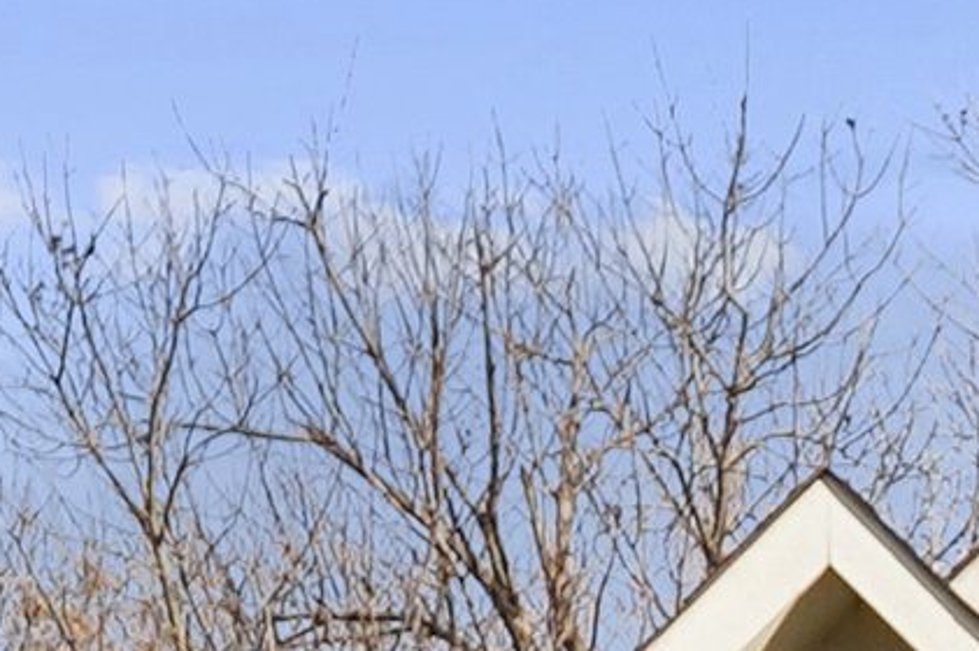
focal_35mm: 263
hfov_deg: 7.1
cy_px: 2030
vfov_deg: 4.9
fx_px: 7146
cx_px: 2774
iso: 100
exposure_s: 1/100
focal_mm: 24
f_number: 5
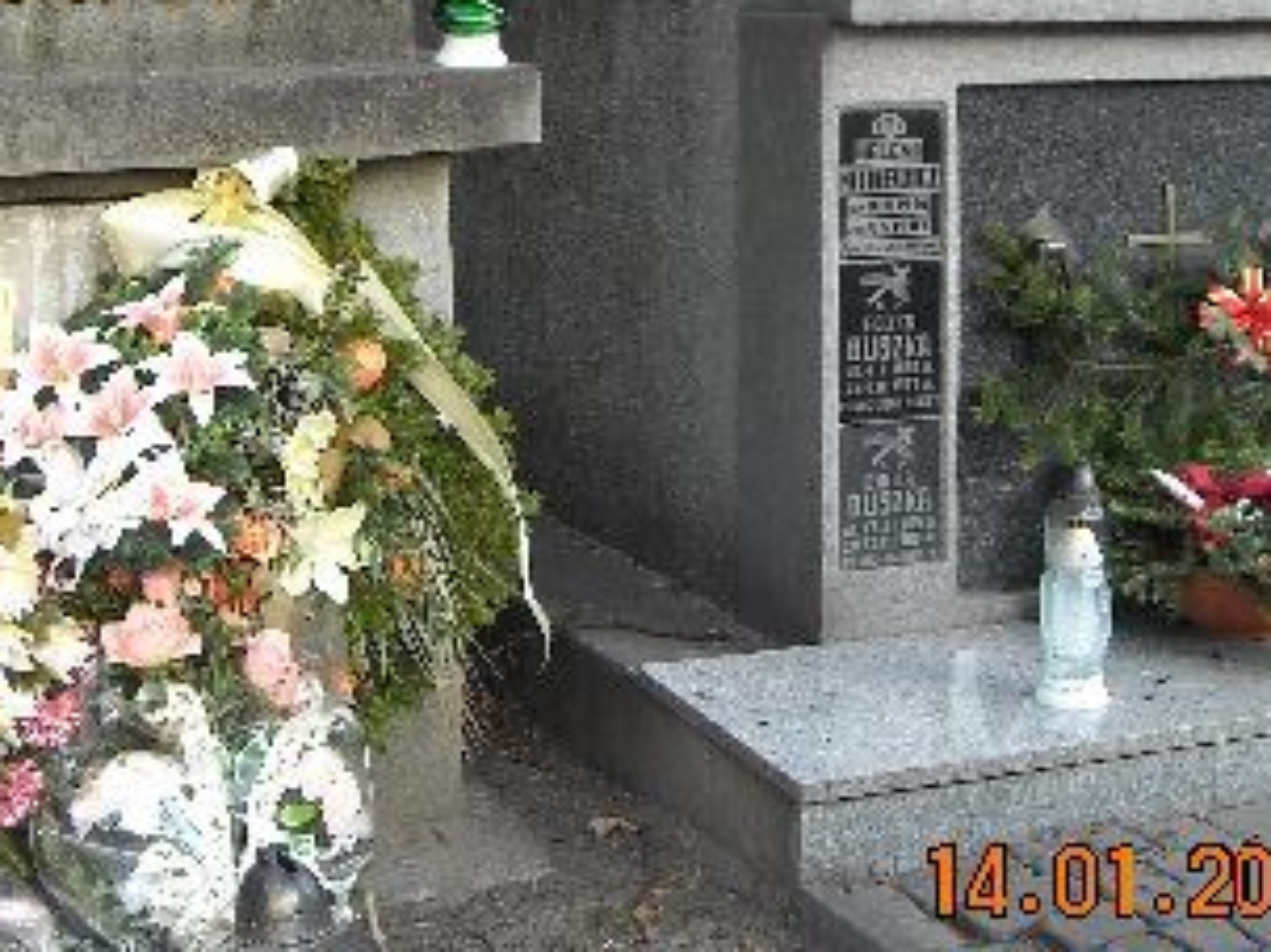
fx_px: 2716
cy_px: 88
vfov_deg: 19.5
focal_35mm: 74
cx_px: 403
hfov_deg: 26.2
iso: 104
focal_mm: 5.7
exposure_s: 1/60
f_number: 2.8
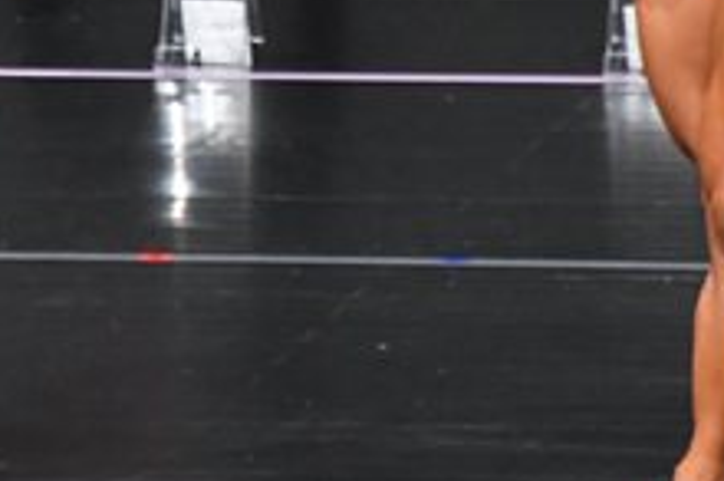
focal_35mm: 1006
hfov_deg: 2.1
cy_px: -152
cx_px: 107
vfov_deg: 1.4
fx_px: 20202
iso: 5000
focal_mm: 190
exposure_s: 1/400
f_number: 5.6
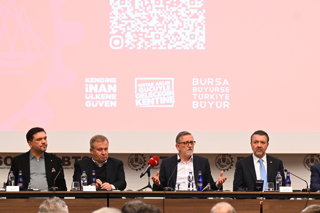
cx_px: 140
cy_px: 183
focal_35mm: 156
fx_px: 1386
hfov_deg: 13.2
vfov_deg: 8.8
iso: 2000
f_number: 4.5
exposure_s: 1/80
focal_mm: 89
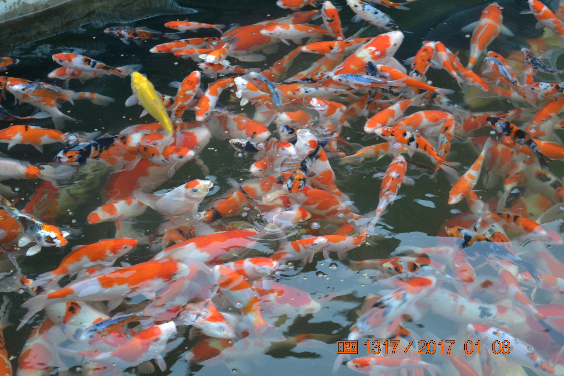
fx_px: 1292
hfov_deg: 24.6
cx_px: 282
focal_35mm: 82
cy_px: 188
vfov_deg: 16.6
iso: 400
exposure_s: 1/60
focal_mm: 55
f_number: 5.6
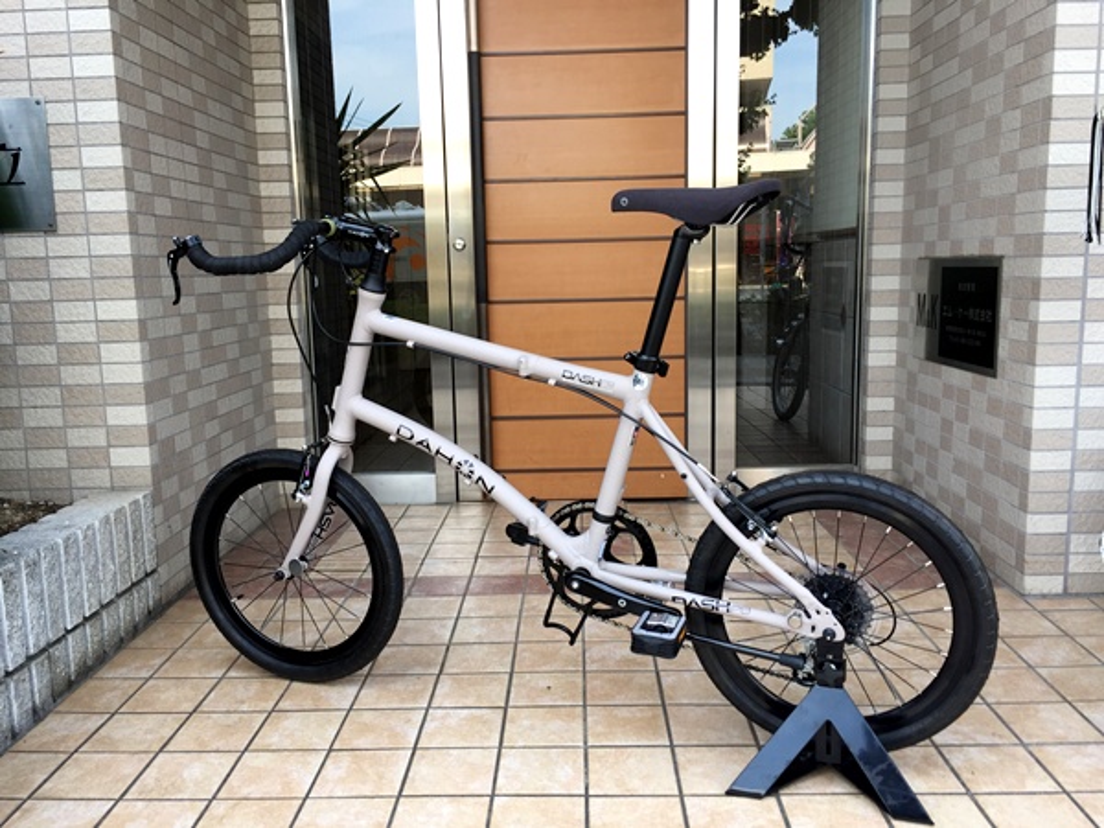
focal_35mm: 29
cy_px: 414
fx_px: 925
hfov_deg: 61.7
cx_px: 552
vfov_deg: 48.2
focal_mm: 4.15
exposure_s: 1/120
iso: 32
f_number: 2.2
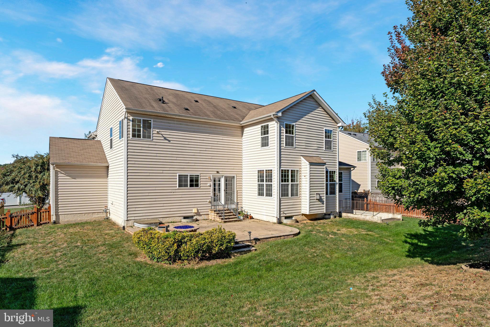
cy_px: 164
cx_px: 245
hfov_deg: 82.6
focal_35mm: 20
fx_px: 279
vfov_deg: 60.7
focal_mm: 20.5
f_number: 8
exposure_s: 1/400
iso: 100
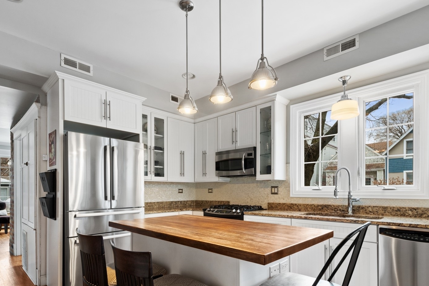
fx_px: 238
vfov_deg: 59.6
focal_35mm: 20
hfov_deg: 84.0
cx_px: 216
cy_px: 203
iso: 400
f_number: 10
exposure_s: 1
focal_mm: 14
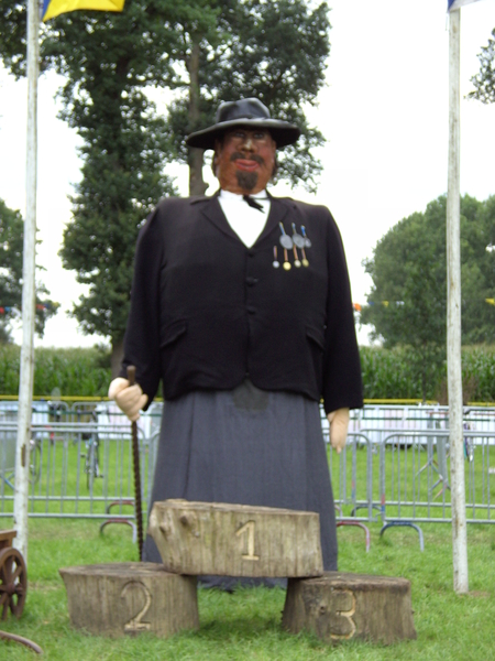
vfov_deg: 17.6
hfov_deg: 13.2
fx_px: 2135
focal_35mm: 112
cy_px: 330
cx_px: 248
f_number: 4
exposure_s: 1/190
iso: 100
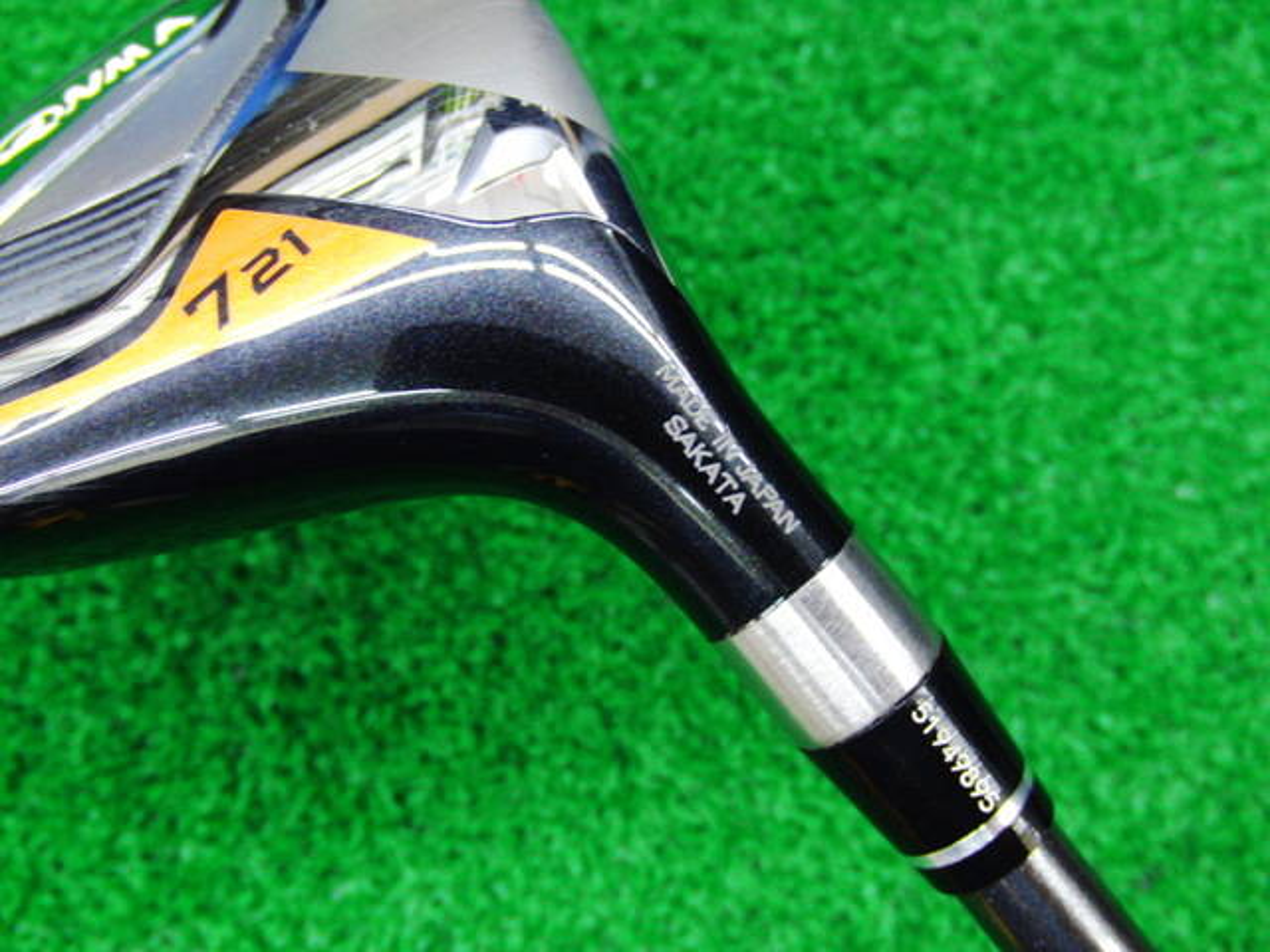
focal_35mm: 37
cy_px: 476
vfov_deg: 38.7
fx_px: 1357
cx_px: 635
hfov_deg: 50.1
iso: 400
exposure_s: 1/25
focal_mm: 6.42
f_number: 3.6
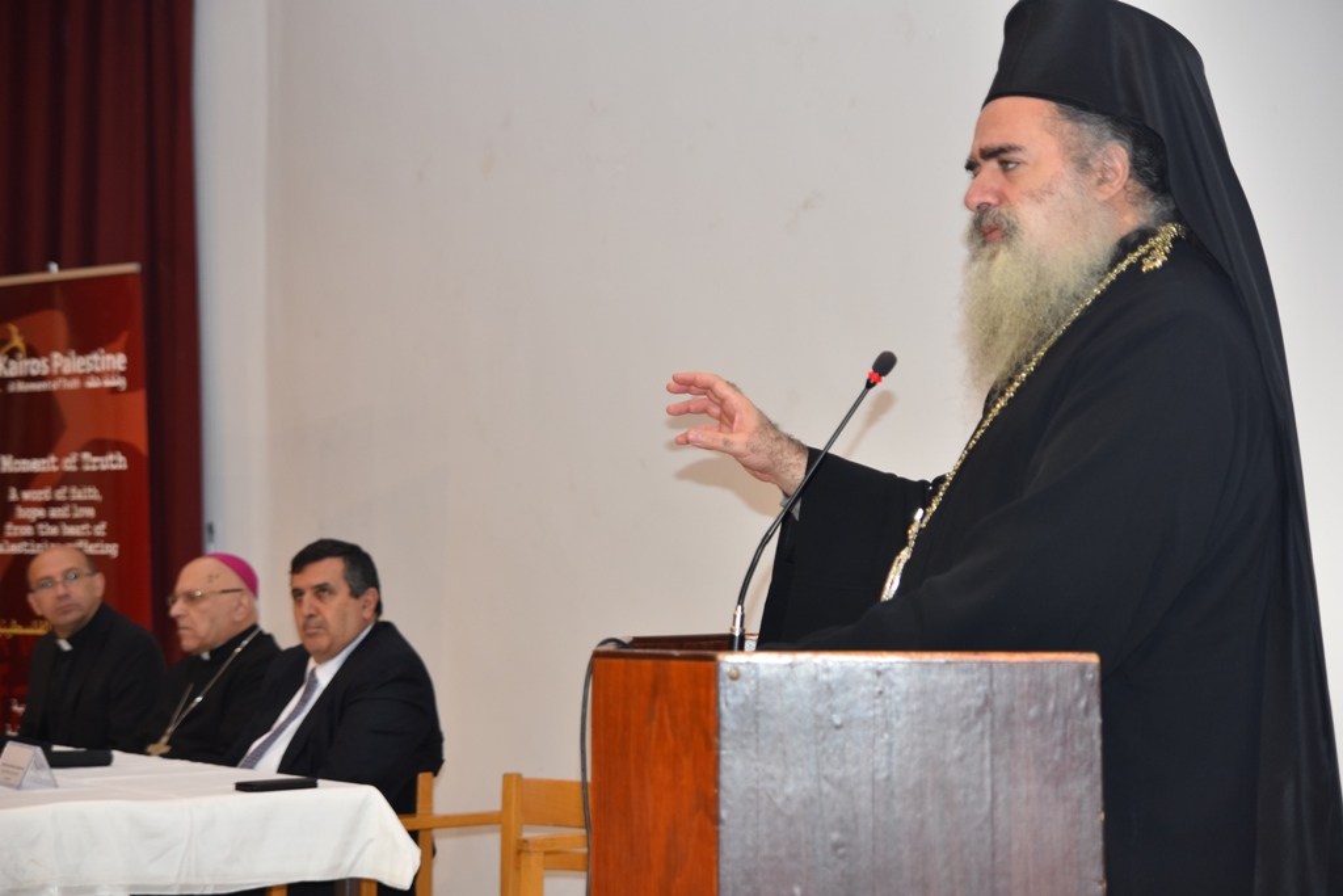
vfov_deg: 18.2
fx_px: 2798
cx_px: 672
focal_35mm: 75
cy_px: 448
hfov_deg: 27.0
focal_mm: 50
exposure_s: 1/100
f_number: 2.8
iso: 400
*-*-*
Reproduce every record above word for word. Leave the pictures out.

= Answer for the task =
focal_35mm: 263
hfov_deg: 7.1
cy_px: 2030
vfov_deg: 4.9
fx_px: 7146
cx_px: 2774
iso: 100
exposure_s: 1/100
focal_mm: 24
f_number: 5
fx_px: 2716
cy_px: 88
vfov_deg: 19.5
focal_35mm: 74
cx_px: 403
hfov_deg: 26.2
iso: 104
focal_mm: 5.7
exposure_s: 1/60
f_number: 2.8
focal_35mm: 1006
hfov_deg: 2.1
cy_px: -152
cx_px: 107
vfov_deg: 1.4
fx_px: 20202
iso: 5000
focal_mm: 190
exposure_s: 1/400
f_number: 5.6
cx_px: 140
cy_px: 183
focal_35mm: 156
fx_px: 1386
hfov_deg: 13.2
vfov_deg: 8.8
iso: 2000
f_number: 4.5
exposure_s: 1/80
focal_mm: 89
fx_px: 1292
hfov_deg: 24.6
cx_px: 282
focal_35mm: 82
cy_px: 188
vfov_deg: 16.6
iso: 400
exposure_s: 1/60
focal_mm: 55
f_number: 5.6
focal_35mm: 29
cy_px: 414
fx_px: 925
hfov_deg: 61.7
cx_px: 552
vfov_deg: 48.2
focal_mm: 4.15
exposure_s: 1/120
iso: 32
f_number: 2.2
cy_px: 164
cx_px: 245
hfov_deg: 82.6
focal_35mm: 20
fx_px: 279
vfov_deg: 60.7
focal_mm: 20.5
f_number: 8
exposure_s: 1/400
iso: 100
fx_px: 238
vfov_deg: 59.6
focal_35mm: 20
hfov_deg: 84.0
cx_px: 216
cy_px: 203
iso: 400
f_number: 10
exposure_s: 1
focal_mm: 14
vfov_deg: 17.6
hfov_deg: 13.2
fx_px: 2135
focal_35mm: 112
cy_px: 330
cx_px: 248
f_number: 4
exposure_s: 1/190
iso: 100
focal_35mm: 37
cy_px: 476
vfov_deg: 38.7
fx_px: 1357
cx_px: 635
hfov_deg: 50.1
iso: 400
exposure_s: 1/25
focal_mm: 6.42
f_number: 3.6
vfov_deg: 18.2
fx_px: 2798
cx_px: 672
focal_35mm: 75
cy_px: 448
hfov_deg: 27.0
focal_mm: 50
exposure_s: 1/100
f_number: 2.8
iso: 400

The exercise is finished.